アーバイン市の多文化イベント「アーバイン・グローバル・ビレッジ・フェスティバル」がこのほど開催され、多様な文化背景を持つ人々が集い、文化体験、音楽や食、パフォーマンスを通じて交流を深めた。出展/出店を含む総数は150以上。日本は日本総領事館、国際交流基金、長崎県人会などが共同ブースを出展し、書道や生け花、けん玉といった体験コーナーを設け、日本文化の魅力を発信した。舞台では津軽三味線などの演奏も披露され、来場者の日本文化への関心を高めた。中心となる36件の文化展示の中には、普段中々触れることのできないさまざまな国が見られ、オレンジ郡の多様性と人々の懐の深さを感じさせた。

津軽三味線と東北民謡の演奏
同フェスティバルは1990年代後半、市民ボランティアによる草の根の取り組みとして始まり、2001年に市の公式事業としてスタート。地域の多文化理解と調和を目的に歩みを重ねてきた。日本文化をはじめ、さまざまな国や地域の魅力を体験できる場として定着しており、家族連れを含む幅広い世代が来場している。

日本ブースで「けん玉」の体験を楽しむ来場者
来場者の1人であるキャサリン・ウォンさんは「このイベントの最大の魅力は、精神的健康の状態や文化、民族、人種、宗教、信仰の違いを超えて、あらゆる背景を持つ人々が一堂に会し、平和的に交流できる点にある」と語る。ウォンさんはアーバイン出身でカリフォルニア大学バークレー校を卒業したばかり。現在はメンタルヘルス分野の仕事に就く一方、ポッドキャスターやラッパーとしても活動している。言語や異文化への関心が高く、多面的な活動を通じて多様性を受け入れ合うことの大切さを体現する存在だ。同フェスティバルの意義については、「音楽や食、文化を楽しみながら共に時間を過ごすことで、人々の間に幸福感や安心感が生まれ、家族のようなつながりと愛が育まれることだ」と強調した。
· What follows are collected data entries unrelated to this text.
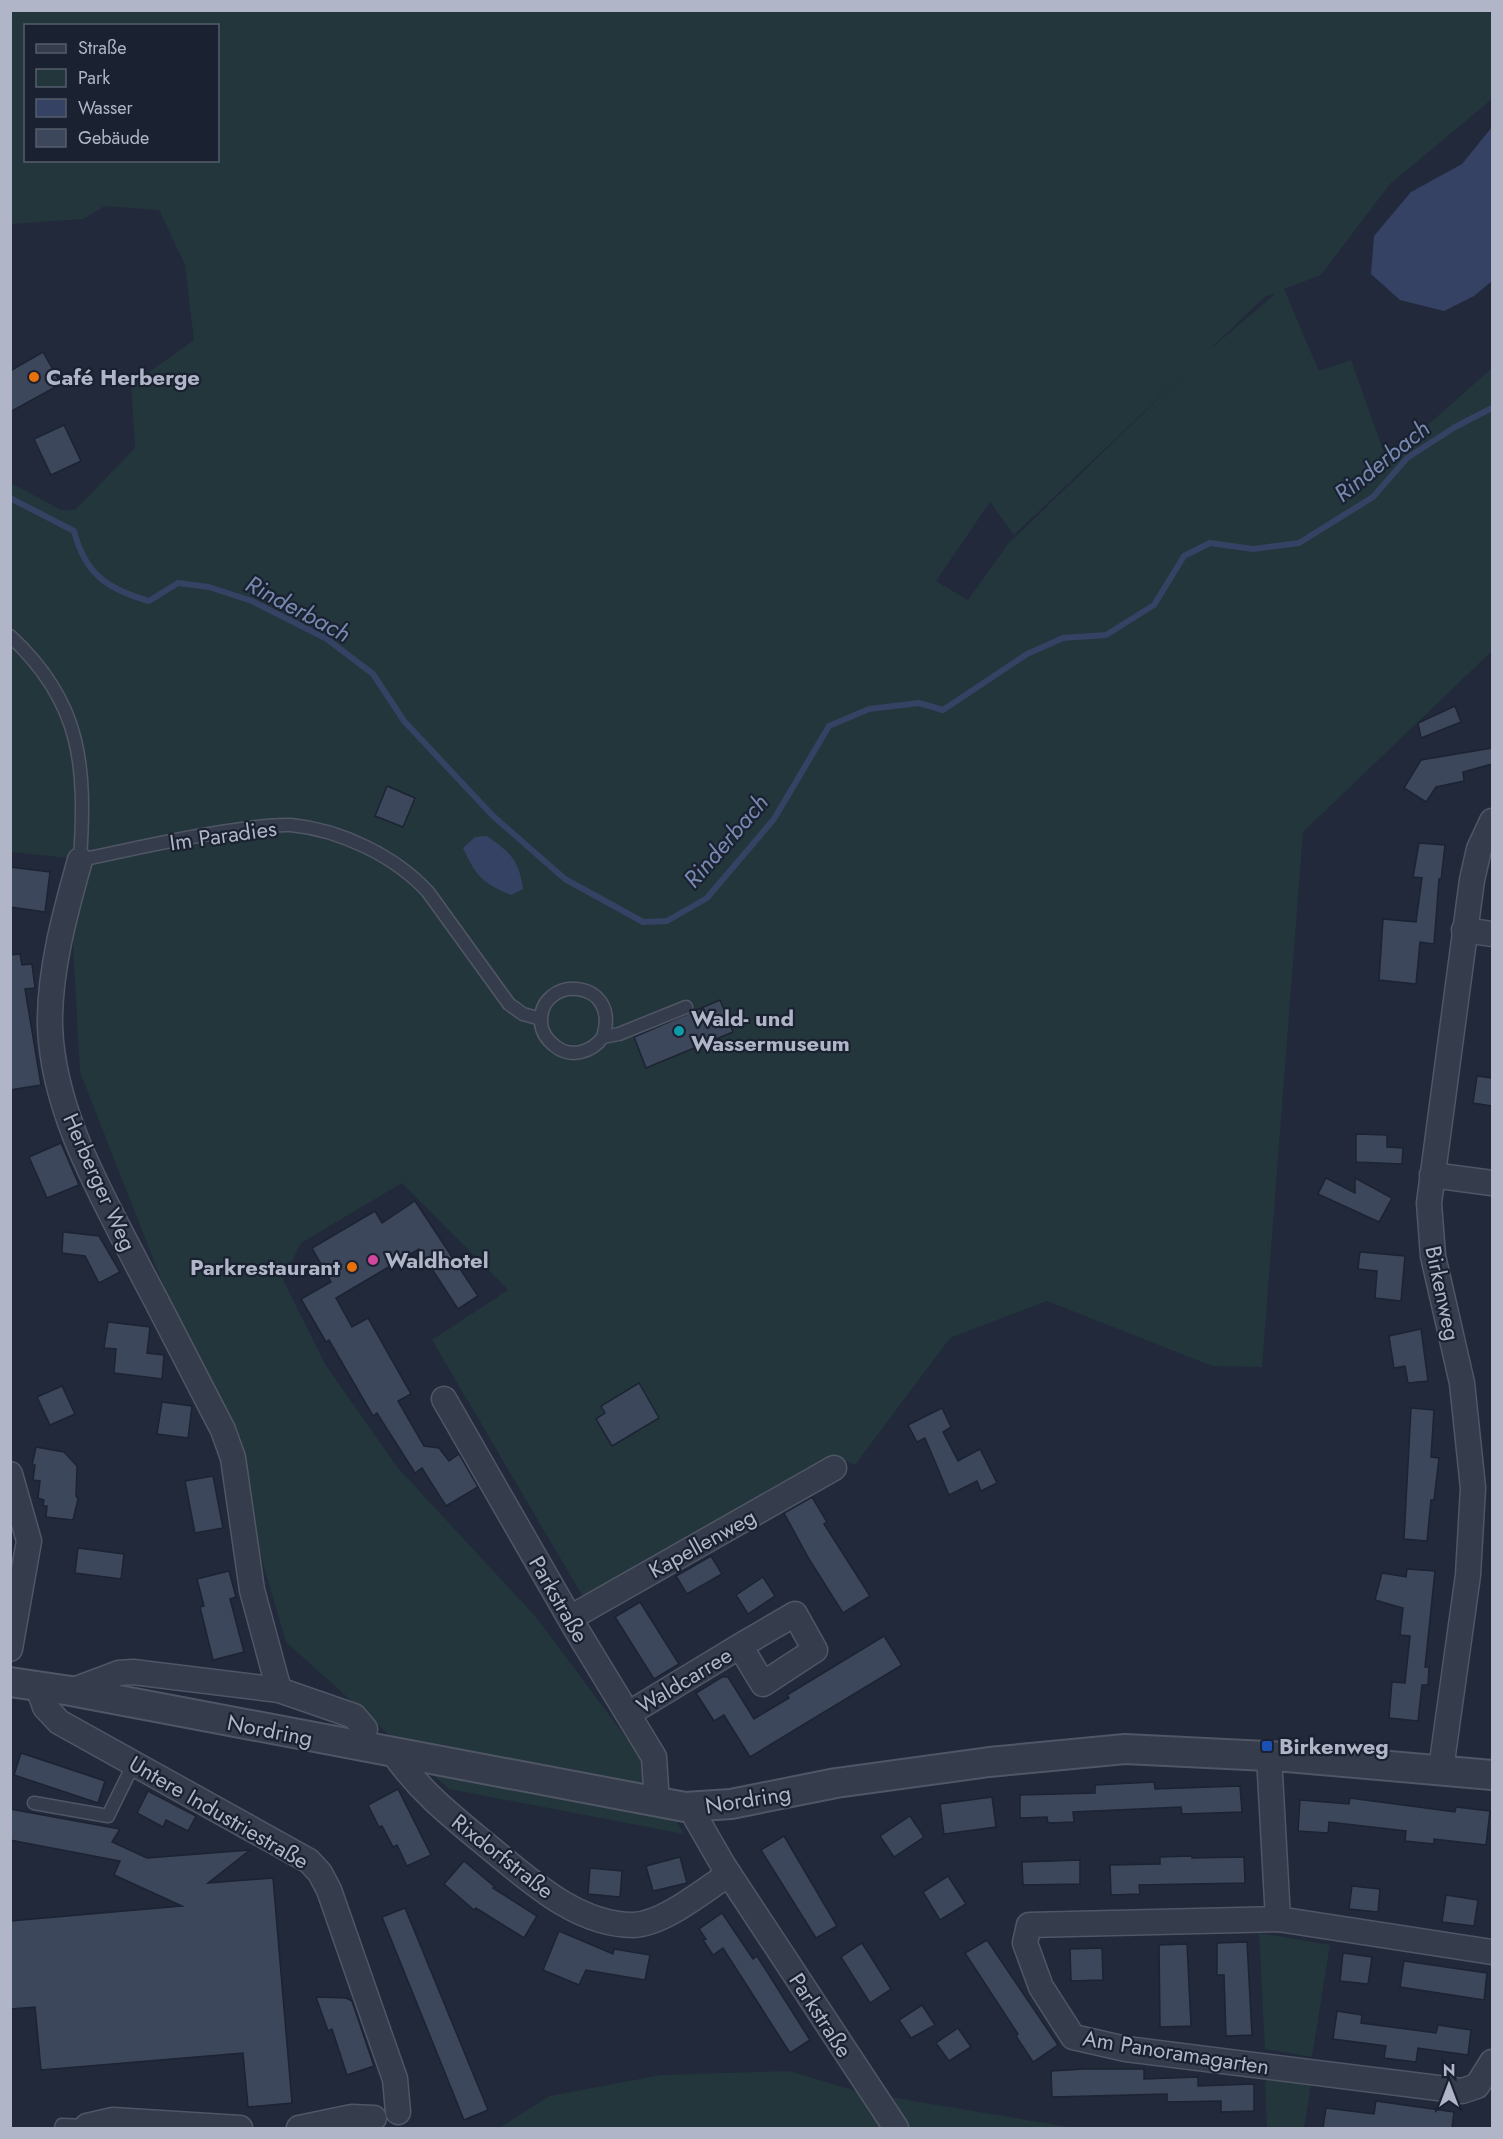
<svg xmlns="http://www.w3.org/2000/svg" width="1503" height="2139" font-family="Jost,sans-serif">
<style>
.green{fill:#23363c;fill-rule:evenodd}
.water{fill:#354263}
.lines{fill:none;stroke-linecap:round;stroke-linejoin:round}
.stream{stroke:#354263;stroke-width:6}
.building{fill:#3d475b;stroke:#1c2332;stroke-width:1.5}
.service-casing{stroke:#505666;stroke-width:15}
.minor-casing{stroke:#505666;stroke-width:27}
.tertiary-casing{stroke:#505666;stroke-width:32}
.service{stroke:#353c4b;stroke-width:12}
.minor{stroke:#353c4b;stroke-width:24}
.tertiary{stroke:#353c4b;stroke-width:28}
.food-dot{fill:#e8710a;stroke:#1a2130;stroke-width:2}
.culture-dot{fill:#0f9aa8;stroke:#1a2130;stroke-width:2}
.hotel-dot{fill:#d1479c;stroke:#1a2130;stroke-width:2}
.transit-dot{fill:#1a4fb4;stroke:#1a2130;stroke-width:2}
.labels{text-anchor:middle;stroke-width:4.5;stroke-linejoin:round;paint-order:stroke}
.poi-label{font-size:22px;font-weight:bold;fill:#b0b6c7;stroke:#1a2130;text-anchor:start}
.street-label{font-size:22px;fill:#b0b6c7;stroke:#1a2130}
.water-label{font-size:24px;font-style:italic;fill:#7789b0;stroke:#1a2130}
</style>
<rect width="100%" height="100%" fill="#21293b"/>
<g class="green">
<path d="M 11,11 L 1492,11 L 1492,99 L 1390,184 L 1321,275 L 1284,289 L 1319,371 L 1351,360 L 1387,461 L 1492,368 L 1492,651 L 1303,832 L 1262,1367 L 1212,1366 L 1047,1301 L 950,1338 L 855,1465 L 836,1456 L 586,1602 L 432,1340 L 508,1290 L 402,1183 L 301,1243 L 283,1280 L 325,1364 L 397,1467 L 536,1617 L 636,1751 L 684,1834 L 449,1789 L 286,1642 L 236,1471 L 80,1072 L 68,859 L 74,854 L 67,858 L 11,852 L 11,483 L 61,510 L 75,510 L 135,448 L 131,385 L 194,340 L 185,265 L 159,210 L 105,206 L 83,219 L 11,224 ZM 26,26 L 218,26 L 218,160 L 26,160 ZM 1276,293 L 1214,346 L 1213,346 L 1266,296 ZM 1185,373 L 1008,544 L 968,600 L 936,581 L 990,502 L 1014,535 Z"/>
<path d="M 1259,1933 L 1330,1945 L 1312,2057 L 1265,2049 Z"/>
<path d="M 789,2071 L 859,2092 L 1075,2128 L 499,2128 L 550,2096 L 661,2075 Z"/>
<path d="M 1265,2077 L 1311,2084 L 1304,2128 L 1267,2128 Z"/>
</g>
<g class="water">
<path d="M 1492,127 L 1492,281 L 1474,296 L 1444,311 L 1400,300 L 1371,274 L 1374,236 L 1411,192 L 1462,164 Z"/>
<path d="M 487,836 C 511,853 519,860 523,889 L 511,895 C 482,883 476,876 463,848 L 475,837 Z"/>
</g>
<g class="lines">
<path class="stream" d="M 10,498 L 74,531 C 85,574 107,589 149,601 L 178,583 L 209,587 L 252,601 L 327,639 L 373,674 L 404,721 L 493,816 L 565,879 L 643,922 L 667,921 L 707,898 L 774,819 L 829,726 L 869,709 L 919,703 L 943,710 L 1027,654 L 1063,638 L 1106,635 L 1154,605 L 1184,556 L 1210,543 L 1253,549 L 1299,543 L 1373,497 L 1407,458 L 1455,427 L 1492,408"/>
</g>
<g class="building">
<path d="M 43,352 L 61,384 L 10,412 L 10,371 Z"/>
<path d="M 64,425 L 81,461 L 51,475 L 34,439 Z"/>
<path d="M 1455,706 L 1461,722 L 1421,738 L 1418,723 Z"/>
<path d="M 1492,748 L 1492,764 L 1463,772 L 1464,781 L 1436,787 L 1426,802 L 1404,788 L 1421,760 Z"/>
<path d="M 387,786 L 415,798 L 403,827 L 375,816 Z"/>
<path d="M 1419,843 L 1445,845 L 1441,880 L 1439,879 L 1434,944 L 1420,942 L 1416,984 L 1379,980 L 1383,919 L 1416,922 L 1422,878 L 1413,877 Z"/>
<path d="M 10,867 L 50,872 L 45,912 L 10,907 Z"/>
<path d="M 20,954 L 22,965 L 32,964 L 35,988 L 25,989 L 41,1085 L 10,1090 L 10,955 Z"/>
<path d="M 720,1000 L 733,1032 L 646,1068 L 634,1037 Z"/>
<path d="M 1477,1076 L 1492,1078 L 1492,1106 L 1473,1103 Z"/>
<path d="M 1356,1134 L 1387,1135 L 1387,1147 L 1403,1148 L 1402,1164 L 1356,1162 Z"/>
<path d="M 61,1143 L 79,1185 L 47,1198 L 29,1157 Z"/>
<path d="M 1326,1178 L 1355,1193 L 1355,1178 L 1392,1198 L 1379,1222 L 1318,1194 Z"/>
<path d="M 415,1201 L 478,1296 L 458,1309 L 419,1249 L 336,1298 L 352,1327 L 368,1318 L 411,1394 L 398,1401 L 424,1446 L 439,1448 L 449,1461 L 459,1454 L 478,1487 L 446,1506 L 422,1468 L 415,1473 L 377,1413 L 373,1416 L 329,1340 L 326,1342 L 301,1299 L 331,1282 L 312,1248 L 375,1211 L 382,1223 Z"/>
<path d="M 63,1232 L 99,1236 L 120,1272 L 99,1283 L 85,1256 L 62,1253 Z"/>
<path d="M 1360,1252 L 1405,1256 L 1401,1301 L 1375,1298 L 1377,1271 L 1358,1269 Z"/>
<path d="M 108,1322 L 150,1327 L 147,1353 L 164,1355 L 162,1379 L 114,1373 L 116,1349 L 104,1348 Z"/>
<path d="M 1421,1329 L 1428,1381 L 1408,1383 L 1405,1366 L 1394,1368 L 1389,1336 Z"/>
<path d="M 639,1383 L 659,1418 L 612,1446 L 596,1419 L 605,1413 L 601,1406 Z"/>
<path d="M 62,1386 L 75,1414 L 50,1425 L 37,1397 Z"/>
<path d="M 162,1402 L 192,1406 L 188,1438 L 157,1434 Z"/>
<path d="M 942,1408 L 951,1427 L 943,1432 L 958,1461 L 980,1449 L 997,1483 L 981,1491 L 977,1481 L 949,1495 L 925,1438 L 917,1442 L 908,1425 Z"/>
<path d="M 1411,1408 L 1434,1410 L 1431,1457 L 1439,1458 L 1434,1500 L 1431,1500 L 1427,1541 L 1404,1539 Z"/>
<path d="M 36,1447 L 64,1452 L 77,1466 L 76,1496 L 78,1499 L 73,1520 L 46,1517 L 47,1506 L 43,1506 L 44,1500 L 38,1498 L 40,1481 L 33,1480 L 35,1465 L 32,1465 Z"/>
<path d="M 213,1476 L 223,1528 L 195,1533 L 185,1481 Z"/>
<path d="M 812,1497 L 827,1522 L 824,1524 L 870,1596 L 843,1613 L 809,1559 L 784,1513 Z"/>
<path d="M 78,1548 L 124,1554 L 121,1579 L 75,1573 Z"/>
<path d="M 711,1556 L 722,1574 L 687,1594 L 676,1576 Z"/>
<path d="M 1407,1569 L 1435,1571 L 1425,1667 L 1429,1667 L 1428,1685 L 1422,1685 L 1418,1721 L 1389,1718 L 1392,1682 L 1405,1683 L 1410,1636 L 1400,1635 L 1403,1608 L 1375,1600 L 1382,1573 L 1406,1577 Z"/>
<path d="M 229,1571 L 236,1597 L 230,1599 L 244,1652 L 213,1660 L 200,1607 L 204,1606 L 197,1579 Z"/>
<path d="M 763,1577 L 775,1596 L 748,1614 L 736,1595 Z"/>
<path d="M 640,1602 L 679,1664 L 654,1679 L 615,1617 Z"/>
<path d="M 884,1636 L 902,1665 L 750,1757 L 724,1715 L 714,1721 L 696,1693 L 722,1677 L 728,1677 L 754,1719 L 789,1698 L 787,1695 Z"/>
<path d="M 21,1753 L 105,1781 L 98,1803 L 14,1775 Z"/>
<path d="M 1154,1782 L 1155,1789 L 1240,1786 L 1242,1812 L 1182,1814 L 1181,1807 L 1073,1812 L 1074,1822 L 1048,1823 L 1047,1817 L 1020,1818 L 1020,1795 L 1095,1793 L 1095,1785 Z"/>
<path d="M 398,1789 L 431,1855 L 407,1866 L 397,1845 L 393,1847 L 382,1826 L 379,1827 L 368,1805 Z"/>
<path d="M 148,1791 L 196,1816 L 188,1831 L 166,1820 L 163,1827 L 137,1813 Z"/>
<path d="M 992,1797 L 996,1827 L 944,1834 L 940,1804 Z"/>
<path d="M 1350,1798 L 1455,1812 L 1456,1807 L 1490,1811 L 1486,1845 L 1434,1839 L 1434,1844 L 1405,1841 L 1406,1831 L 1329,1822 L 1328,1833 L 1298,1831 L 1300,1800 L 1349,1804 Z"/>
<path d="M 10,1809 L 120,1829 L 112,1842 L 147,1858 L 250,1850 L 208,1883 L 273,1878 L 292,2103 L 248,2107 L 243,2053 L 41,2070 L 35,2007 L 10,2009 L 10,1921 L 182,1906 L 114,1875 L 120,1861 L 10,1840 Z"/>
<path d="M 910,1816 L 924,1837 L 894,1857 L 880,1836 Z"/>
<path d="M 784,1836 L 837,1926 L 816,1938 L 761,1850 Z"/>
<path d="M 1192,1856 L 1192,1858 L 1244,1857 L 1245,1883 L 1139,1885 L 1140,1894 L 1111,1895 L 1110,1865 L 1160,1864 L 1160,1857 Z"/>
<path d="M 680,1857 L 687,1883 L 653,1891 L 646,1866 Z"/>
<path d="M 1080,1860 L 1080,1884 L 1023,1885 L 1022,1862 Z"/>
<path d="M 464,1861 L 495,1887 L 493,1888 L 537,1916 L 524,1938 L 476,1908 L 474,1910 L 444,1884 Z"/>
<path d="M 590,1868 L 622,1871 L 620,1897 L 588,1894 Z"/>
<path d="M 948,1876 L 966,1904 L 940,1920 L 923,1892 Z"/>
<path d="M 1352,1886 L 1380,1889 L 1378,1912 L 1349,1909 Z"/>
<path d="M 1446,1895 L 1478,1900 L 1474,1926 L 1442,1922 Z"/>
<path d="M 405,1908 L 488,2110 L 464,2120 L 382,1917 Z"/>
<path d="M 722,1913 L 753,1959 L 757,1956 L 810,2040 L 790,2053 L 723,1948 L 713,1955 L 703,1940 L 706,1939 L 699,1929 Z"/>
<path d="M 559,1931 L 613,1954 L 614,1949 L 650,1955 L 645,1980 L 586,1970 L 579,1985 L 543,1970 Z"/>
<path d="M 987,1940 L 1058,2045 L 1033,2062 L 1016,2036 L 1018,2034 L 965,1953 Z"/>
<path d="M 1247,1942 L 1252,2035 L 1226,2036 L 1224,1975 L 1217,1975 L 1217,1943 Z"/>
<path d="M 862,1943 L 891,1989 L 870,2003 L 841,1957 Z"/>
<path d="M 1187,1944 L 1191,2026 L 1160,2027 L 1159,1945 Z"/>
<path d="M 1102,1948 L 1103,1980 L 1071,1981 L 1070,1949 Z"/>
<path d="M 1343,1953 L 1372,1957 L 1368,1984 L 1340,1981 Z"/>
<path d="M 1404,1961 L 1487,1973 L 1484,2000 L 1400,1987 Z"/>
<path d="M 316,1997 L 346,1998 L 352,2001 L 374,2066 L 347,2075 L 332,2029 L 328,2031 Z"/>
<path d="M 922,2005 L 935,2025 L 911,2038 L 899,2020 Z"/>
<path d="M 1337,2011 L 1362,2015 L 1361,2023 L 1436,2033 L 1438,2025 L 1471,2030 L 1468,2055 L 1418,2048 L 1416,2062 L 1384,2058 L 1386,2046 L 1333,2039 Z"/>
<path d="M 958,2028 L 971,2047 L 949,2061 L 936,2043 Z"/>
<path d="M 1084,2069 L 1144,2069 L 1144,2079 L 1198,2077 L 1198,2086 L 1254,2084 L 1254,2111 L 1221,2112 L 1221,2101 L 1167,2102 L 1167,2094 L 1052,2097 L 1051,2071 Z"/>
<path d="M 1376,2101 L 1454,2112 L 1452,2128 L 1323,2128 L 1326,2108 L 1374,2114 Z"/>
</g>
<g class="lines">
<g class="service-casing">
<g id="service">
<path d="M 10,636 C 83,703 86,768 80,860 C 129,850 178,838 228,831 C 249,828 270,824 291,825 C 341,830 395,856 428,892 L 509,1004 L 523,1014 L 541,1019"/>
<path d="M 603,1037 C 592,1052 571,1059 555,1046 C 547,1040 542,1033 541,1023 C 538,974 622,977 603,1037 L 619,1034 L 686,1007"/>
<path d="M 34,1803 L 108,1816 L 134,1763"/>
<path d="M 61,2128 L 62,2125 L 87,2126 L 88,2128"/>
</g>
</g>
<g class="minor-casing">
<g id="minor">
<path d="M 80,860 C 65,913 49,971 50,1026 C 53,1111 99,1190 137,1264 C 166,1319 194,1374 223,1430 L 233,1458 L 252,1590 L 279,1690"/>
<path d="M 1464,930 L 1492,934"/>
<path d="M 1432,1175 L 1492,1183"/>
<path d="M 444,1399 L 576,1629 L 654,1757 L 657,1803"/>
<path d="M 10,1474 L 29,1541 L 10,1649"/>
<path d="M 570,1618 L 834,1468"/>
<path d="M 37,1685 L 45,1707 L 59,1722 L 309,1861 L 320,1873 L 329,1890 L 395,2079 L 398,2112"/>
<path d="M 71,1691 L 119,1673 L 133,1672 L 279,1690 L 354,1716 L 365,1729 L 362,1747"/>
<path d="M 628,1714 L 740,1646 L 763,1684 L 815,1650 L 795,1614 L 740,1646"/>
<path d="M 394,1754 C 419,1790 450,1815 484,1843 C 526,1877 575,1925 633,1925 C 664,1924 704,1890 729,1874"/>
<path d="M 1269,1756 L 1278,1919"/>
<path d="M 1441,1769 L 1468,1575 L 1473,1488 L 1462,1383 L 1433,1256 L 1429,1203 L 1472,880 L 1479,849 L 1492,821"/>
<path d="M 695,1808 L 696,1818 L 723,1865 L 896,2128"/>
<path d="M 1492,1952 L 1278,1919 L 1029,1925 L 1025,1943 L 1041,1987 L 1073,2037 L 1126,2049 L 1462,2091 L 1477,2086 L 1492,2062"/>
<path d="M 87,2126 L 113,2120 L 240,2128"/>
<path d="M 299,2128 L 352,2117 L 374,2118"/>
</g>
</g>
<g class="tertiary-casing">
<path id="tertiary" d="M 10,1682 L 71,1691 L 685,1807 L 731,1804 L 836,1783 L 989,1762 L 1125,1749 L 1287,1757 L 1492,1775"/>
</g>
<use href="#service" class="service"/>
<use href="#minor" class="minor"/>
<use href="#tertiary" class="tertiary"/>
</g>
<g class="food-dot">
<circle cx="34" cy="377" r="6"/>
<circle cx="352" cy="1267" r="6"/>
</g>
<circle class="culture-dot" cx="679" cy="1031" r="6"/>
<circle class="hotel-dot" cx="373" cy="1260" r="6"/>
<rect class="transit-dot" x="1261" y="1740" width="12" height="12" rx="3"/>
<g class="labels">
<g class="poi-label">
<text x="46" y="385">Café Herberge</text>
<text x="691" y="1026">Wald- und<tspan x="691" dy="25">Wassermuseum</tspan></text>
<text x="385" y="1268">Waldhotel</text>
<text x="340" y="1275" text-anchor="end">Parkrestaurant</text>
<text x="1279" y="1754">Birkenweg</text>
</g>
<g class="street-label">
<text transform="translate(223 835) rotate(-8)" y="8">Im Paradies</text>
<text transform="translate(100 1182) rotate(66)" y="8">Herberger Weg</text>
<text transform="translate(1443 1293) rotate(78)" y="8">Birkenweg</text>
<text transform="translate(702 1543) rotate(-29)" y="8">Kapellenweg</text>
<text transform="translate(559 1599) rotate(60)" y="8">Parkstraße</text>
<text transform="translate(684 1680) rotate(-31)" y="8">Waldcarree</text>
<text transform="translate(270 1730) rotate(11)" y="8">Nordring</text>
<text transform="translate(748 1799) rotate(-9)" y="8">Nordring</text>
<text transform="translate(219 1812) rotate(30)" y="8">Untere Industriestraße</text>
<text transform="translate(503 1856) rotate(38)" y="8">Rixdorfstraße</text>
<text transform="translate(821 2015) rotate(57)" y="8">Parkstraße</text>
<text transform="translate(1176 2052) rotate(9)" y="8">Am Panoramagarten</text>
</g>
<g class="water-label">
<text transform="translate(1382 461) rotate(-39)" y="8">Rinderbach</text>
<text transform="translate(298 609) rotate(28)" y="8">Rinderbach</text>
<text transform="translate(726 841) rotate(-49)" y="8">Rinderbach</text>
</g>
</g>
<rect width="1503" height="2139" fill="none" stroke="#b0b6c7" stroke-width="24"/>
<rect x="24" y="24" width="195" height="138" fill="#1a2130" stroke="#565d6c" stroke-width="1.5"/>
<rect x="36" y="44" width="30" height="9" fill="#353c4b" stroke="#565d6c" stroke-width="1.5"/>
<text x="78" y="54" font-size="18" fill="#b0b6c7">Straße</text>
<rect x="36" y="69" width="30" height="18" fill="#23363c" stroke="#565d6c" stroke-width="1.5"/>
<text x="78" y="84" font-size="18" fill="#b0b6c7">Park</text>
<rect x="36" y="99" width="30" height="18" fill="#354263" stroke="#565d6c" stroke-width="1.5"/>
<text x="78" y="114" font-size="18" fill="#b0b6c7">Wasser</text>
<rect x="36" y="129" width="30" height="18" fill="#3d475b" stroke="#565d6c" stroke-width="1.5"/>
<text x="78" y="144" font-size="18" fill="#b0b6c7">Gebäude</text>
<g transform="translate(1449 2085)" stroke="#1a2130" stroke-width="4.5" paint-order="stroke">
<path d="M0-4.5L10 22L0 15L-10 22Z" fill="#b0b6c7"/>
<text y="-9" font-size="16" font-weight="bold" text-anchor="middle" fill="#b0b6c7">N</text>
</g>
</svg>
長崎県人会のブースでは来場者が長崎への友好の思いをボードに記入。後日長崎県に送られた
こうした思いを映すかのように、日本エリアでは当地の長崎県人会が「アーバイン—長崎メッセージボード」を設置し、来場者からのメッセージを集めていた。このボードを長崎県で展示することで、相互理解を深め、友好関係を強化することを目的としている。「長崎が好き」「行ってみたい」「日本は素晴らしい」「日本が好き」といった前向きな声が多く寄せられており、完成後は長崎県へ送付し、現地での展示を依頼する予定だ。長崎の人々にアーバインや米国の魅力を伝えるとともに、地域間の親近感や交流意識を育む効果が期待されている。一方、国際交流基金のブースを訪れた来場者からは、「日本語を学びたいが、どこから始めればよいか分からない」といった声も多く聞かれ、その多くが訪日経験者だという。



体験型の催しを楽しんだ来場者の間からは、日本への関心や再訪への意欲が自然に語られていた。同様に、各国のエリアで、人々が同じ時間と空間を共有し、文化や背景の違いを越えたつながりが育くまれた。
フェスティバルは来年は第25回の節目を迎える予定。四半世紀にわたる国際交流の歴史を振り返るとともに、次の世代へとつながる新たな展開が期待されている。